__Exercise objective__. From the IOutputAllocator commit page below, reproduce the lines between "Hide file tree" and "and deallocate callbacks.", inclusive, without changing anything.

Add IOutputAllocator

NVIDIA · Aug 23, 2024 · fc7ca69 · fc7ca69
1 parent 4d377a1
commit fc7ca69
Show file tree

Hide file tree

Showing 15 changed files with 768 additions and 68 deletions.
diff --git a/mlir-tensorrt/executor/include/mlir-executor-c/Runtime/Runtime.h b/mlir-tensorrt/executor/include/mlir-executor-c/Runtime/Runtime.h
@@ -95,6 +95,50 @@ static inline bool mtrtDeviceIsNull(MTRT_Device device) { return !device.ptr; }
 /// arguments are optional in functions below.
 static inline MTRT_Device mtrtDeviceGetNull() { return MTRT_Device{nullptr}; }
 
+//===----------------------------------------------------------------------===//
+// MTRT_GpuAllocator
+//===----------------------------------------------------------------------===//
+
+// Function pointer types for the allocate and deallocate callbacks.

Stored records
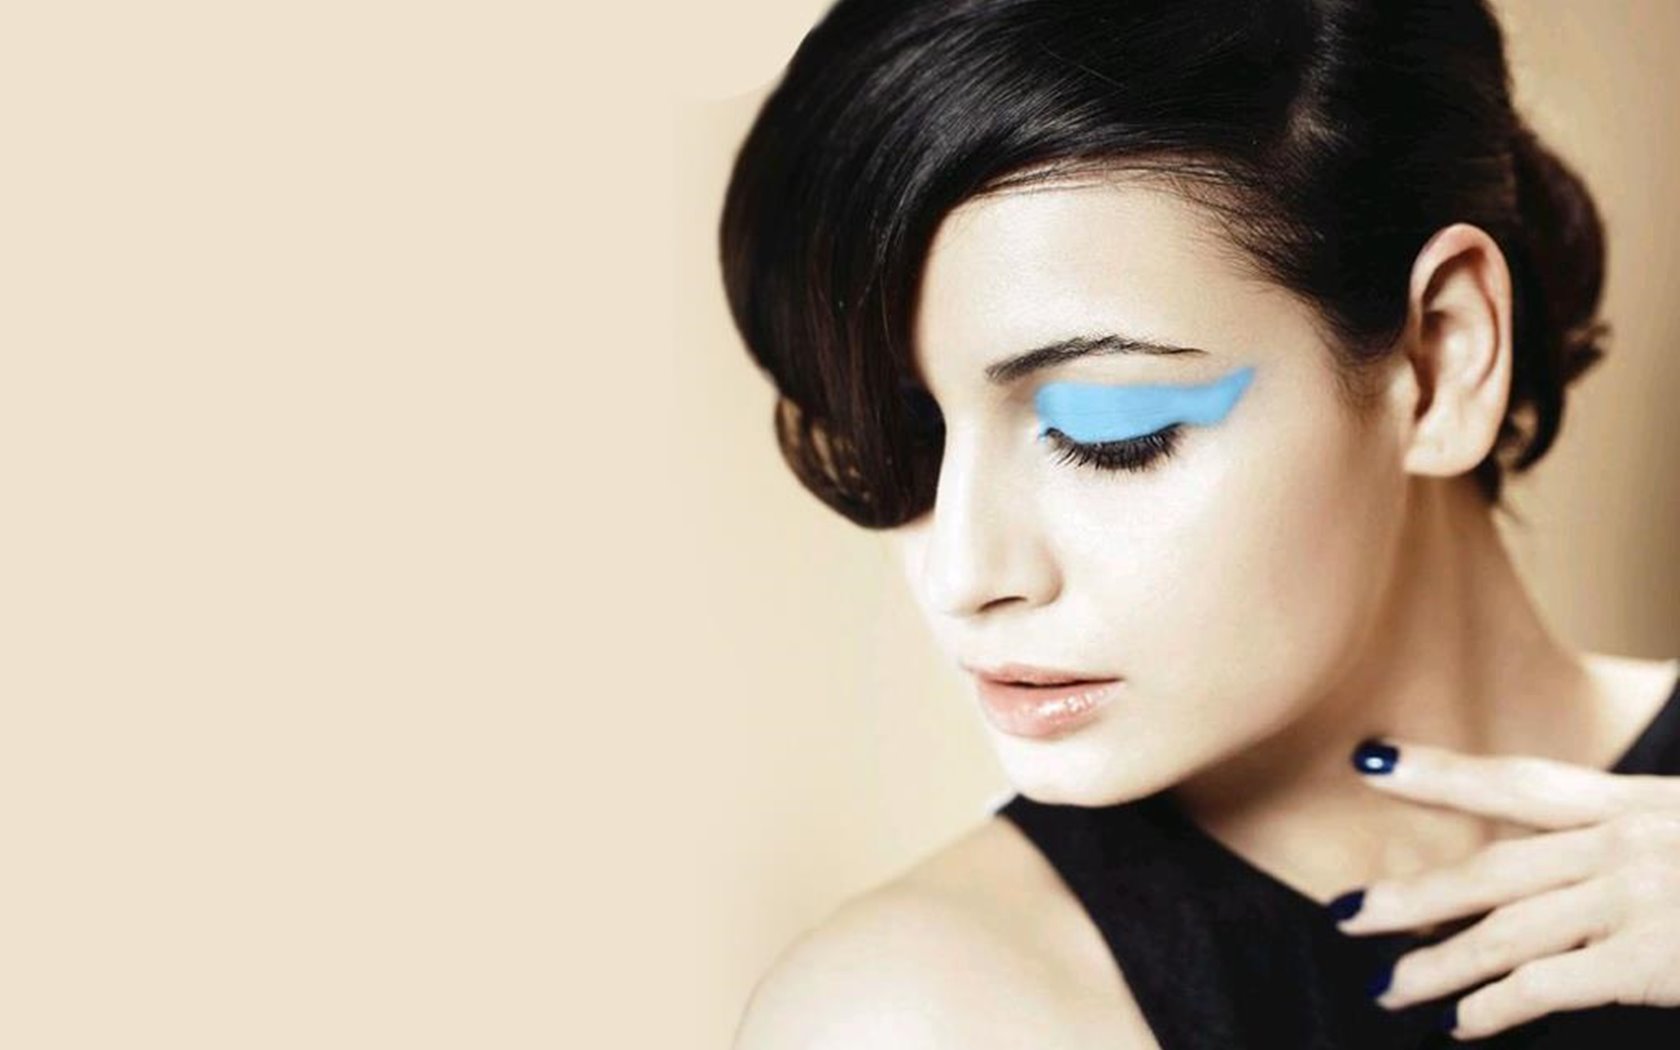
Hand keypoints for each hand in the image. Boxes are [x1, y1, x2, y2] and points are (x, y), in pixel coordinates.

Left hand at [1328, 737, 1679, 1039]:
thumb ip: (1638, 836)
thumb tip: (1580, 859)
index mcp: (1635, 804)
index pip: (1518, 783)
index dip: (1438, 773)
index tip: (1370, 762)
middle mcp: (1624, 843)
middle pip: (1491, 870)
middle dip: (1410, 896)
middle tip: (1344, 911)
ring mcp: (1635, 900)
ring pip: (1504, 933)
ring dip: (1434, 966)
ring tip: (1384, 986)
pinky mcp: (1650, 960)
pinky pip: (1546, 985)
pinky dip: (1493, 1006)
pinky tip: (1458, 1022)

__Output of the exercise__.
Hide file tree

Showing 15 changed files with 768 additions and 68 deletions.
diff --git a/mlir-tensorrt/executor/include/mlir-executor-c/Runtime/Runtime.h b/mlir-tensorrt/executor/include/mlir-executor-c/Runtime/Runtime.h
@@ -95,6 +95,50 @@ static inline bool mtrtDeviceIsNull(MTRT_Device device) { return !device.ptr; }
 /// arguments are optional in functions below.
 static inline MTRT_Device mtrtDeviceGetNull() { return MTRT_Device{nullptr}; }
 
+//===----------------------------------------------------------------------===//
+// MTRT_GpuAllocator
+//===----------------------------------------------------------------------===//
+
+// Function pointer types for the allocate and deallocate callbacks.